- [An excerpt from a dataset]:
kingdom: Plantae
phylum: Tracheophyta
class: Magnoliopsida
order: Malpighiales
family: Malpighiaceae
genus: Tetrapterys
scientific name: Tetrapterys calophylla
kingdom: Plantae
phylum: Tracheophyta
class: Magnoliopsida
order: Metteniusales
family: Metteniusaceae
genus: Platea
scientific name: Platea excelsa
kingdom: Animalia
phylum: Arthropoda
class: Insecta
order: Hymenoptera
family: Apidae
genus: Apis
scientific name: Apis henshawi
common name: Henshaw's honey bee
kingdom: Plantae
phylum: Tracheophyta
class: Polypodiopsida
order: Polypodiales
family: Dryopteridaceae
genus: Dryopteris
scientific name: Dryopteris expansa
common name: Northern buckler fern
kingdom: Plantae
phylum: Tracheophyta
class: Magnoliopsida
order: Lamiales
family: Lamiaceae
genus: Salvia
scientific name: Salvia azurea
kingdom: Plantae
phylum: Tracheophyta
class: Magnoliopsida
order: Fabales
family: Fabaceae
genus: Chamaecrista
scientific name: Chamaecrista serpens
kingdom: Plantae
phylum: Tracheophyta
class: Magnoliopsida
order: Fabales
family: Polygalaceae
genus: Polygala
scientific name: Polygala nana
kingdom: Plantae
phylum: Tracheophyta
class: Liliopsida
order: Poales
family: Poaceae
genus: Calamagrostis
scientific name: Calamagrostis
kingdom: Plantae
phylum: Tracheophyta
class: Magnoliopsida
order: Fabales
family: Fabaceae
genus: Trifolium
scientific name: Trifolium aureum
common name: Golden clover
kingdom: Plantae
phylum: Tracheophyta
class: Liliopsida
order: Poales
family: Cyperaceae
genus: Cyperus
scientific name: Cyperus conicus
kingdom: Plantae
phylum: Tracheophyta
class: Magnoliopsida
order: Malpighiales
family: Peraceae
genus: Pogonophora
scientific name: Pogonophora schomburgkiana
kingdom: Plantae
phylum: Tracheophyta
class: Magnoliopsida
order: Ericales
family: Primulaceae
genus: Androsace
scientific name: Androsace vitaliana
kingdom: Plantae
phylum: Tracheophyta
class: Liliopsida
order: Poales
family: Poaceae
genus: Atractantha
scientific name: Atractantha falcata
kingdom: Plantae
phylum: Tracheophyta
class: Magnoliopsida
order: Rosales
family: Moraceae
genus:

- [WHAT NEEDS TO BE DONE]:
Lay out every line of the records above as one numbered list, leaving out any blank lines.

- [FINAL RESULT]:
1. kingdom: Plantae
2. phylum: Tracheophyta
3. class: Magnoliopsida
4. order: Malpighiales
5. family: Malpighiaceae
6. genus: Tetrapterys
7. scientific name: Tetrapterys calophylla
8. kingdom: Plantae
9. phylum: Tracheophyta
10. class: Magnoliopsida
11. order: Metteniusales
12. family: Metteniusaceae
13. genus: Platea
14. scientific name: Platea excelsa
15. kingdom: Animalia
16. phylum: Arthropoda
17. class: Insecta
18. order: Hymenoptera
19. family: Apidae
20. genus: Apis
21. scientific name: Apis henshawi
22. common name: Henshaw's honey bee
23. kingdom: Plantae
24. phylum: Tracheophyta
25. class: Polypodiopsida
26. order: Polypodiales
27. family: Dryopteridaceae
28. genus: Dryopteris
29. scientific name: Dryopteris expansa
30. common name: Northern buckler fern
31. kingdom: Plantae
32. phylum: Tracheophyta
33. class: Magnoliopsida
34. order: Lamiales
35. family: Lamiaceae
36. genus: Salvia
37. scientific name: Salvia azurea
38. kingdom: Plantae
39. phylum: Tracheophyta
40. class: Magnoliopsida
41. order: Fabales
42. family: Fabaceae
43. genus: Chamaecrista
44. scientific name: Chamaecrista serpens
45. kingdom: Plantae
46. phylum: Tracheophyta
47. class: Magnoliopsida
48. order: Fabales
49. family: Polygalaceae
50. genus: Polygala
51. scientific name: Polygala nana
52. kingdom: Plantae
53. phylum: Tracheophyta
54. class: Liliopsida
55. order: Poales
56. family: Poaceae
57. genus: Calamagrostis
58. scientific name: Calamagrostis
59. kingdom: Plantae
60. phylum: Tracheophyta
61. class: Magnoliopsida
62. order: Fabales
63. family: Fabaceae
64. genus: Trifolium
65. scientific name: Trifolium aureum
66. common name: Golden clover
67. kingdom: Plantae
68. phylum: Tracheophyta
69. class: Liliopsida
70. order: Poales
71. family: Cyperaceae
72. genus: Cyperus
73. scientific name: Cyperus conicus
74. kingdom: Plantae
75. phylum: Tracheophyta
76. class: Magnoliopsida
77. order: Malpighiales
78. family: Peraceae
79. genus: Pogonophora
80. scientific name: Pogonophora schomburgkiana
81. kingdom: Plantae
82. phylum: Tracheophyta
83. class: Magnoliopsida
84. order: Ericales
85. family: Primulaceae
86. genus: Androsace
87. scientific name: Androsace vitaliana
88. kingdom: Plantae
89. phylum: Tracheophyta
90. class: Liliopsida
91. order: Poales
92. family: Poaceae
93. genus: Atractantha
94. scientific name: Atractantha falcata
95. kingdom: Plantae
96. phylum: Tracheophyta
97. class: Magnoliopsida
98. order: Rosales
99. family: Moraceae
100. genus:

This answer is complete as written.